The combination of the Delta and Omicron Covid variants, which may result from a person contracting both at the same time, could create a new, more dangerous strain, Moderna’s chief medical officer Paul Burton has warned.
Talking to the House of Commons Technologies and Science Committee members on Tuesday, Burton said that simultaneously contracting the two variants “certainly gives an opportunity for the two viruses to, what we call, recombinate,” which means that they could begin to “share genes and to swap genes over.”
The danger of this happening is particularly high in immunocompromised people, Burton said. When asked if the combination of the two strains could lead to worse Covid-19 symptoms than usual, Burton said that “it certainly could.”
He added that in the current situation, with Omicron spreading so rapidly, and given the high number of the Delta infections, “it is really important to think about it.”

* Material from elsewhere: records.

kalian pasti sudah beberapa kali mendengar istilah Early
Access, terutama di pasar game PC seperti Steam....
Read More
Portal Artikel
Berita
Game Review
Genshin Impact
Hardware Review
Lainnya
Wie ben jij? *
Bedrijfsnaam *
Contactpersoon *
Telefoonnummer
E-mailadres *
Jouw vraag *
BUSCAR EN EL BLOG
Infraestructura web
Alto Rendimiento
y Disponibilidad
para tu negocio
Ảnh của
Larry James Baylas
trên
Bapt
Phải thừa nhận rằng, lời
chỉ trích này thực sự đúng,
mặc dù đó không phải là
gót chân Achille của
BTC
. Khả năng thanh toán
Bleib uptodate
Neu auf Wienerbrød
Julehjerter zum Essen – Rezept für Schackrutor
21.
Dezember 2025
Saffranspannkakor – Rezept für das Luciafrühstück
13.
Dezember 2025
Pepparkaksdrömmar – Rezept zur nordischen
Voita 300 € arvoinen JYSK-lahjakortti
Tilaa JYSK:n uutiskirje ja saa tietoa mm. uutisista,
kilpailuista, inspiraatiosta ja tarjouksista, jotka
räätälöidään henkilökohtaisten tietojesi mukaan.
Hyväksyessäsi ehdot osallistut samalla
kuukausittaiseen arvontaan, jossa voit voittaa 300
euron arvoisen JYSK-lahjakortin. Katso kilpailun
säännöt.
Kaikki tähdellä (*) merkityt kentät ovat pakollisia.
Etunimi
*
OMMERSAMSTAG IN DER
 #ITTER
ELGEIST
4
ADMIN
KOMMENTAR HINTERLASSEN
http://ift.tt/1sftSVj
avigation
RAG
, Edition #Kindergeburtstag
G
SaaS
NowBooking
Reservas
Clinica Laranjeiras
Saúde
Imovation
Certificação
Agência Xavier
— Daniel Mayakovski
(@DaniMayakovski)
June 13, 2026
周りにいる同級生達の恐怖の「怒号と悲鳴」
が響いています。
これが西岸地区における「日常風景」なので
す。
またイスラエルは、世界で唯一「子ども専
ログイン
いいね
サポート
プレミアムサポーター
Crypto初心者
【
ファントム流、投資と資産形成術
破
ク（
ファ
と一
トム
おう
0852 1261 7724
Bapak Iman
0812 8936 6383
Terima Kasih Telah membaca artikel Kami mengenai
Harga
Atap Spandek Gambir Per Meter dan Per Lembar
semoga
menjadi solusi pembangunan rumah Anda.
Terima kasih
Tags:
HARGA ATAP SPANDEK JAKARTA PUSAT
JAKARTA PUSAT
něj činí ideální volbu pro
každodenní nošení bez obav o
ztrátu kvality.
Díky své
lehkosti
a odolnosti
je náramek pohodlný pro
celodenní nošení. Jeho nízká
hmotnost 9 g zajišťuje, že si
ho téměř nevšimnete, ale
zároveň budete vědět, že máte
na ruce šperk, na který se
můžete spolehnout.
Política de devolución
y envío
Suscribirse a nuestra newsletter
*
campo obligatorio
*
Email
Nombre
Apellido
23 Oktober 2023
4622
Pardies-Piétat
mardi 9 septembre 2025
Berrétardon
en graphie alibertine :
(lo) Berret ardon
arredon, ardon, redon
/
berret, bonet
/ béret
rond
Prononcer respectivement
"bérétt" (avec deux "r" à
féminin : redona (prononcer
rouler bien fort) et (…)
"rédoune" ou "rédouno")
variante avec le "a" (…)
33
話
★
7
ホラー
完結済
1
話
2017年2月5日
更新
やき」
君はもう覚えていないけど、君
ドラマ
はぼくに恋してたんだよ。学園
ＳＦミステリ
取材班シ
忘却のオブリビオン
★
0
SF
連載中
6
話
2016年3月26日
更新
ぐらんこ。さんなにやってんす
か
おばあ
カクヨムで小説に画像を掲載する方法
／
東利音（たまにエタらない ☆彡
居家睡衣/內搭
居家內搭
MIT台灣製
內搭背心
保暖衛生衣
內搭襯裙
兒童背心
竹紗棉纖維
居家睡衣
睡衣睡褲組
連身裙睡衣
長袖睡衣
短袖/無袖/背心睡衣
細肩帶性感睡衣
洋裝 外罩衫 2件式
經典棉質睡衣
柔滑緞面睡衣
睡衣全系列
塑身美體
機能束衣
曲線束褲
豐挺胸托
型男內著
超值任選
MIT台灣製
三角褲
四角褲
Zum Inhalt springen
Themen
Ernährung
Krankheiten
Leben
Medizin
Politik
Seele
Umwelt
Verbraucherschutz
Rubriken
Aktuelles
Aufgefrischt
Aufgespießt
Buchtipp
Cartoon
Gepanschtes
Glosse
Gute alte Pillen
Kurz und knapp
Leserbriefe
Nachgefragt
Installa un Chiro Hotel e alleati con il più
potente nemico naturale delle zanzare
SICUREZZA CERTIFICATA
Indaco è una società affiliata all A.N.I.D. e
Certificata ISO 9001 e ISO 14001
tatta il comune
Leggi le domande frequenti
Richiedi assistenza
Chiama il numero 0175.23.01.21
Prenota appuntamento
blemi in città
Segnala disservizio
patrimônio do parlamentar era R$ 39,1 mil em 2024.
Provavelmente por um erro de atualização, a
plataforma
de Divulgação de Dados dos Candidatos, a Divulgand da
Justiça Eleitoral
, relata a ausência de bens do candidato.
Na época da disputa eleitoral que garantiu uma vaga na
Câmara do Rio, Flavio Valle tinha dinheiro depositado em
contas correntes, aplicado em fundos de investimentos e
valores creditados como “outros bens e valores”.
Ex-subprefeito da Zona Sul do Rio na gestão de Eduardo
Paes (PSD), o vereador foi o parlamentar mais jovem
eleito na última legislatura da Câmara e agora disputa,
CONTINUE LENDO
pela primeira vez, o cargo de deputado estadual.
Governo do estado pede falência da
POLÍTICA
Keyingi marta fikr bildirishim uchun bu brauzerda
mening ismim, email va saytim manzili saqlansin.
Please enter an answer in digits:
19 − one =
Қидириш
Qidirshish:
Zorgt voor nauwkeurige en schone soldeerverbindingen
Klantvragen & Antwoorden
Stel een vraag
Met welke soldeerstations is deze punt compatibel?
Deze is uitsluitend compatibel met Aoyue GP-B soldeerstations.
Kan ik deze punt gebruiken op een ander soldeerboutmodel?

Burton was not the only scientist to offer a warning on the potential Delta-Omicron combination. On Wednesday, Aleksandr Semyonov, head of Russia’s Vector virology research center’s branch in the city of Ekaterinburg, said there exists a possibility of a person catching two strains of a virus at the same time.
This, however, is a “rather rare phenomenon,” Semyonov told RIA Novosti news agency.
“Various virus mutations affect different organs in different ways,” he added.
No major outbreak is known to have resulted from recombination events so far in the pandemic. In one widely reported case, a 90-year-old unvaccinated woman in Belgium died in March after simultaneously catching the Alfa and Beta variants.